- Born: March 20, 1964 Memphis, Tennessee
- Died: January 1, 2014 (aged 49)
- Occupations: Activist, minister

= Bobbi Jean Baker =

American transgender activist and minister (1964–2014)

Bobbi Jean Baker (March 20, 1964 – January 1, 2014) was an American transgender activist and minister.

== Early life ==
She was born in Memphis, Tennessee, and moved to San Francisco from Tennessee in 1992. Baker struggled with drug use and legal challenges in San Francisco, stating in an interview: "I was doing sex work, smoking crack and on speed, and was a fugitive from justice … I was extradited back to Tennessee to serve a four-year prison sentence."

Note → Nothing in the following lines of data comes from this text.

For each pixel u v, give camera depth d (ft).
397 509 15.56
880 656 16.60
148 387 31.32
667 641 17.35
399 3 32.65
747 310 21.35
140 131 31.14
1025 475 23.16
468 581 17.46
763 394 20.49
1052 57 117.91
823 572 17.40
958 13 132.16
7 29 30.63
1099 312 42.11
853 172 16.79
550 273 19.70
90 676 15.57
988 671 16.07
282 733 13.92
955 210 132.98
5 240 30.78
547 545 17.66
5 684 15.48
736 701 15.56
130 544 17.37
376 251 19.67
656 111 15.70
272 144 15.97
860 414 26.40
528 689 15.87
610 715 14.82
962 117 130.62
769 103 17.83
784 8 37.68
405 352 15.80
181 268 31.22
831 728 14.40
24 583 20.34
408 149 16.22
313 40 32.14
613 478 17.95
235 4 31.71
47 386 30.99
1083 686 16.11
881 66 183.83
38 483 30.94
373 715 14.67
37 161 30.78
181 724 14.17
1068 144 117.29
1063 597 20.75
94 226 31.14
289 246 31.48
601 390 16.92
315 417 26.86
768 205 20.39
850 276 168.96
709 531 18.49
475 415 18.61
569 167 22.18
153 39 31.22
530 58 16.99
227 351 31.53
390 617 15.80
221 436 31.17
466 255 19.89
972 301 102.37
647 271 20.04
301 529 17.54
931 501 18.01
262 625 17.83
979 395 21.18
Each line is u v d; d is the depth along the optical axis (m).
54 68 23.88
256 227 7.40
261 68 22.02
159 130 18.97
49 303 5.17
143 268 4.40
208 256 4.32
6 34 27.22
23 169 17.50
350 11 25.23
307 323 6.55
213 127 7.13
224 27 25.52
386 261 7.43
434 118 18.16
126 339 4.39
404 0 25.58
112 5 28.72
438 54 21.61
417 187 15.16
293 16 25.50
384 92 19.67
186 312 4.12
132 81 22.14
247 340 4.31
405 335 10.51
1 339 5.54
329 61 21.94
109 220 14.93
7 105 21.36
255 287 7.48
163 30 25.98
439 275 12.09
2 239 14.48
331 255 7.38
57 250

== Ministry and advocacy work ==
During a multi-day bus ride back to San Francisco following completion of her prison sentence, Baker decided to focus her life on advocacy. In 2001, a supervisor at the Tenderloin AIDS Resource Center gave her a paid position to lead transgender groups. She served as a case manager, domestic violence specialist, housing manager, and peer advocate. Additionally, she was a lay minister at Transcending Transgender Ministries and an ordained minister at City Refuge United Church of Christ, and the West Coast Regional TransSaints Minister of the Fellowship of Affirming Ministries.
She served as an adjutant to Bishop Yvette Flunder, who said the following of Baker: "she believed her ministry was to help transgender people reconcile their spirituality but also to help provide practical assistance, such as food housing, and self-care." For over ten years she was part of the transgender group Transcendence Gospel Choir.

== Death and legacy ==
She died at age 49 on January 1, 2014, on New Year's Day after a car crash. After leading a New Year's Eve service at the City of Refuge Oakland, Baker went to deacon Bobby Wiseman's home for a meal. As Wiseman was driving Baker home later that night, their car was hit by another vehicle and Baker was killed.

Footage of an interview with Baker was included in the documentary film Major!, about the life of transgender activist Miss Major Griffin-Gracy. Baker was later portrayed by Jazzmun in the 2017 miniseries When We Rise.